## ASSIGNED TASK 1:
Condense the paragraph of the coffee shop excerpt that begins "IOHNYC’s The Friendly Fridge Instagram appeared" into a shorter version that keeps its main facts.

## PAGE EXCERPT:
All photos by Edward Rivera and courtesy of Playground.

Playground Coffee Shop not only serves coffee and a small food menu, it has acted as a community and programming space focused on social awareness since it opened four years ago. Past programming includes the Communion: Black Art Fair, a weekend-long event highlighting the work of Black artists, DJs, and creators, The Playground Writing Workshop, a recurring gathering focused on fostering an open writing space for self-love, boundaries, and refreshment, and Playground Youth’s Dinner With Us, a dining series centered around food justice education, food access, and imagining new food acquisition methods. The space itself, a neighborhood cornerstone, has been in the Begum family for over 20 years. For the last two years, the team at Playground have hosted food justice events that include educational community dinners and a waste brunch, where produce is rescued from groceries and markets and turned into delicious sliding scale meals available at Playground. Now, the community fridge initiative is a crucial organizing effort in a neighborhood where one out of four residents is food insecure and where there is only one supermarket for every 57 corner stores. 

All photos by Edward Rivera.

IOHNYC’s The Friendly Fridge Instagram appeared in April and has steadily found a following. By June, Begum and her friend, and chef, Priscilla Aguilar joined the fleet of organizers in the city wide dissemination of these community fridges. The two womxn of color took to Twitter and Instagram, asking for volunteer drivers, monetary support, working fridge donations, and bilingual community members. Within days, they sourced enough donations for the first of four working fridges supplied by Playground. The pair collectively pooled support from a network of friends and allies, second hand kitchen equipment retailers, and even Craigslist. Their efforts and the speediness in which they were able to get up and running is crucial for the community. “There are people who are still unable to receive benefits, and are having to choose between paying rent and feeding their families” Aguilar said.

[Extracted data entries]
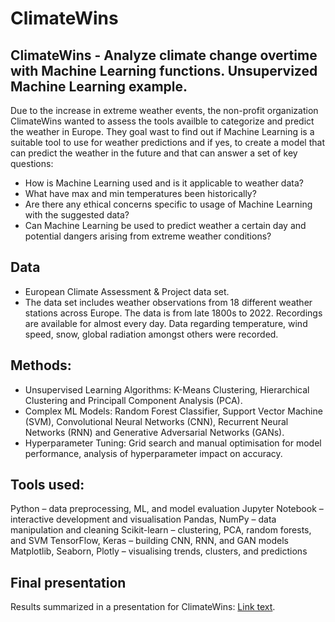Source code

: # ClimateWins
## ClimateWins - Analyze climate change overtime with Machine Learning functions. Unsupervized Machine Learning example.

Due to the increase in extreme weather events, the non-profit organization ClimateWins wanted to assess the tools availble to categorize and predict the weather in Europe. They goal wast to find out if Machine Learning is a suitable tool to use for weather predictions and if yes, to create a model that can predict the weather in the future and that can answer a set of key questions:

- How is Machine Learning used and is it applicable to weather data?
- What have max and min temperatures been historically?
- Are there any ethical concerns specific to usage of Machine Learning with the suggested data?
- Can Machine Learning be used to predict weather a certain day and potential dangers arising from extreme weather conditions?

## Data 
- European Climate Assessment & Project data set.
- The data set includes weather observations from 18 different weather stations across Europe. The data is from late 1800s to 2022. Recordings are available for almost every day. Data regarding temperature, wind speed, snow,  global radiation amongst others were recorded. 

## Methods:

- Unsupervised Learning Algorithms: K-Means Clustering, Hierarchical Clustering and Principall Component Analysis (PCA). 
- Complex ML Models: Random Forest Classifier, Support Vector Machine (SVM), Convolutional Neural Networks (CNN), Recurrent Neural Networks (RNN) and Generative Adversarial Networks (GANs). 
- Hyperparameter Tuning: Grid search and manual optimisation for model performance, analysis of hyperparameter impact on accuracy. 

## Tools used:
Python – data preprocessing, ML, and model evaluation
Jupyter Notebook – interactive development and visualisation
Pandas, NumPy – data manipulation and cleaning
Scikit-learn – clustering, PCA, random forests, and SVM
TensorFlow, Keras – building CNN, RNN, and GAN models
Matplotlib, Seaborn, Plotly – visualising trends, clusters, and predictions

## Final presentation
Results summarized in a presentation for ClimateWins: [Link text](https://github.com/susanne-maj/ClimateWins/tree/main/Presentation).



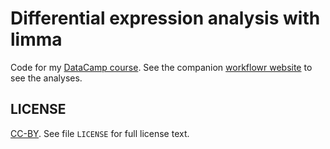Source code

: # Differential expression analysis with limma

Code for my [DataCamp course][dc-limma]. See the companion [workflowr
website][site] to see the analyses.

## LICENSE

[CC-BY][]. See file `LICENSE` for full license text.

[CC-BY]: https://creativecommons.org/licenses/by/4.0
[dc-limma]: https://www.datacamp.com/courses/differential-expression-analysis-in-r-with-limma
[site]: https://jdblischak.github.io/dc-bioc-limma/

* * *

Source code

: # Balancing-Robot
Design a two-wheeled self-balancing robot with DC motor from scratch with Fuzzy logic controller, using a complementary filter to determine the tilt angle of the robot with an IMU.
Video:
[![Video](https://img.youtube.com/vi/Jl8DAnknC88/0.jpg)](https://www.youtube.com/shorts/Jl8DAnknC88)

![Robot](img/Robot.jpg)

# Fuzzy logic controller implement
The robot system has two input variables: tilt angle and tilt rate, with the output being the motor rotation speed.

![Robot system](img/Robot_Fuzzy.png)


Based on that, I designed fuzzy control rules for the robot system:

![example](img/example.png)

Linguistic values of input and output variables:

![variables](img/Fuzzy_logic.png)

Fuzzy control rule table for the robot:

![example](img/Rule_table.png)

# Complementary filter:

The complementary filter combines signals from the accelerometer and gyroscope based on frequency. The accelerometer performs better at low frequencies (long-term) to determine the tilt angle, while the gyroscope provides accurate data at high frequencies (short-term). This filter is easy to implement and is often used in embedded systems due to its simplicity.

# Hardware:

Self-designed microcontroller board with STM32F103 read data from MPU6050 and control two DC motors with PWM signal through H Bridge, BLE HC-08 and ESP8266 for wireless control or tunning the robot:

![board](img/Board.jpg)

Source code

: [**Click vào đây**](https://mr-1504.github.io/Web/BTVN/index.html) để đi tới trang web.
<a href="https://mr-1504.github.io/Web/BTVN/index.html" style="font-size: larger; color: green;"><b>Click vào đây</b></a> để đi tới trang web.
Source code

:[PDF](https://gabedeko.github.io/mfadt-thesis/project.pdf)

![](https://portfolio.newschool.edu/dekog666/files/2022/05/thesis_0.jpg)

...

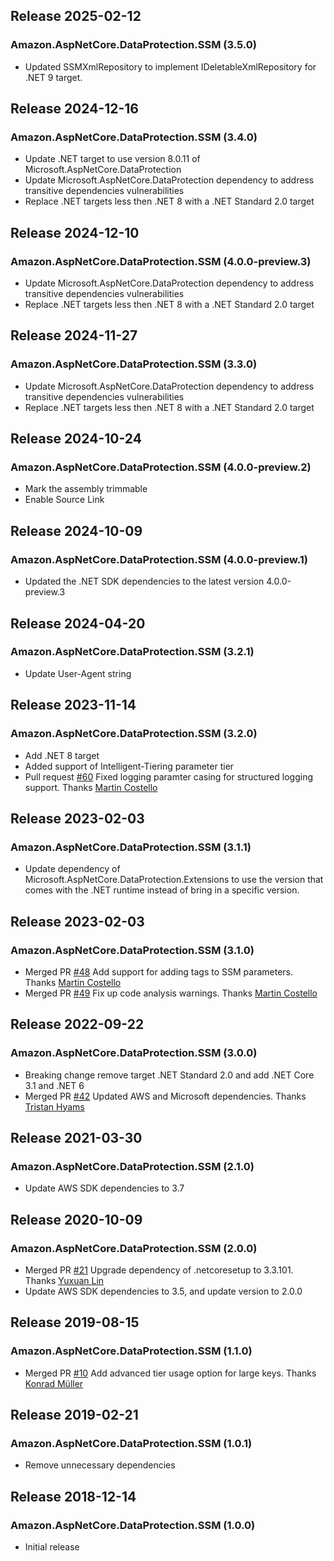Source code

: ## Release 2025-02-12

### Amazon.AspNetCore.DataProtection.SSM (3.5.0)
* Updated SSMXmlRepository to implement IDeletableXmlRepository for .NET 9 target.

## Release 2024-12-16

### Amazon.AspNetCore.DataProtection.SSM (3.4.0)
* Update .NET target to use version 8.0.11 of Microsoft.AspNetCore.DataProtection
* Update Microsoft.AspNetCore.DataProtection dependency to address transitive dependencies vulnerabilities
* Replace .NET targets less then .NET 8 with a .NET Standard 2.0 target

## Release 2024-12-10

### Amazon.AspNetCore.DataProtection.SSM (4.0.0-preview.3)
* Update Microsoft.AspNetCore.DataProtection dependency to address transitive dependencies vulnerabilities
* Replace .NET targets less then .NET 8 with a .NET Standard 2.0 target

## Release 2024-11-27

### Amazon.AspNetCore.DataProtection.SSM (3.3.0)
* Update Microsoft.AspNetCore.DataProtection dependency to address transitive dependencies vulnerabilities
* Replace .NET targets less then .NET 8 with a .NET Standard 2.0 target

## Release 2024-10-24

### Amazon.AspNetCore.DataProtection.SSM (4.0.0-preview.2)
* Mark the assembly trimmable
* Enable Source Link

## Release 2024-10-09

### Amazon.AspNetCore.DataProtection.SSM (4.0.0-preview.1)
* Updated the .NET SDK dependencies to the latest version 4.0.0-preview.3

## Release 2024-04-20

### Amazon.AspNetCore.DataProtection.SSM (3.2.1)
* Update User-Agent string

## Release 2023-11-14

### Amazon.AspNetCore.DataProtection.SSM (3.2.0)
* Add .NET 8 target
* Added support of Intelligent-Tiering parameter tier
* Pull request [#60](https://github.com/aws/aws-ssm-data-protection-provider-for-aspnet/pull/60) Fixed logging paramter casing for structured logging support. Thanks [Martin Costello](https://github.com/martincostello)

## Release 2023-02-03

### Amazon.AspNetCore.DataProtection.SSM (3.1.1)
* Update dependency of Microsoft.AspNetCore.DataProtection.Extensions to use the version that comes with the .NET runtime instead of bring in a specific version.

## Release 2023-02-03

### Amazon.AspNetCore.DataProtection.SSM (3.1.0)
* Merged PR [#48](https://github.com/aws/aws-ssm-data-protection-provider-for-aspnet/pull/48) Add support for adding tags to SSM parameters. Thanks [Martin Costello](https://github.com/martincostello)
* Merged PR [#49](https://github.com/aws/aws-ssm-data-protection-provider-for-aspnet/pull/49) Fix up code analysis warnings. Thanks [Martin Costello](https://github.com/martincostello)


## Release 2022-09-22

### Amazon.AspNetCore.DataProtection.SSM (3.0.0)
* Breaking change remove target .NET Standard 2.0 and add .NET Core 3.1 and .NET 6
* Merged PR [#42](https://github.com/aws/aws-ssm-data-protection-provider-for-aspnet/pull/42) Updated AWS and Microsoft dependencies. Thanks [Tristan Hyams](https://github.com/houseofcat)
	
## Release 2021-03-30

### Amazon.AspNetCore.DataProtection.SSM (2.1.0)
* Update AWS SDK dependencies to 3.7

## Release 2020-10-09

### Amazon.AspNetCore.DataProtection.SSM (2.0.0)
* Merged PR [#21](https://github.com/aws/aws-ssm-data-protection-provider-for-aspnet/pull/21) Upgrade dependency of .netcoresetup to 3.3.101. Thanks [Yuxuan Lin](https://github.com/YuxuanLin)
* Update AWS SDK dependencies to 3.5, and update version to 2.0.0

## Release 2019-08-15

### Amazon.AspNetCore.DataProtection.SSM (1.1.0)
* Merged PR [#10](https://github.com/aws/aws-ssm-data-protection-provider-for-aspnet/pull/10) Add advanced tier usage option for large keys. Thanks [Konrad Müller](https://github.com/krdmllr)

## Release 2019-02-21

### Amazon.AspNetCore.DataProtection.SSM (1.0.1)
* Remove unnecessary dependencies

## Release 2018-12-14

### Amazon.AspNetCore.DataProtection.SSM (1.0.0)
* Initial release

## ASSIGNED TASK 2:
Please print the stretch of the listing from the line containing "### Amazon.AspNetCore.DataProtection.SSM (3.0.0)" through the line containing "## Release 2020-10-09", reproducing each line without changes.

## TASK OUTPUT 1:
IOHNYC’s The Friendly Fridge Instagram launched in April and steadily gained a following. By June, Begum and chef Priscilla Aguilar had joined the organizers spreading community fridges across the city. On Twitter and Instagram, the two asked for volunteer drivers, money, working fridges and bilingual community members. Within days they had enough donations for the first of four working fridges supplied by Playground. The support came from friends, allies, secondhand kitchen equipment retailers and Craigslist. Their speed mattered to the community: as Aguilar noted, some people still can't get benefits and must choose between paying rent and feeding their families.

## TASK OUTPUT 2:
### Amazon.AspNetCore.DataProtection.SSM (3.0.0)
* Breaking change remove target .NET Standard 2.0 and add .NET Core 3.1 and .NET 6
* Merged PR [#42](https://github.com/aws/aws-ssm-data-protection-provider-for-aspnet/pull/42) Updated AWS and Microsoft dependencies. Thanks [Tristan Hyams](https://github.com/houseofcat)
	
## Release 2021-03-30

### Amazon.AspNetCore.DataProtection.SSM (2.1.0)
* Update AWS SDK dependencies to 3.7

## Release 2020-10-09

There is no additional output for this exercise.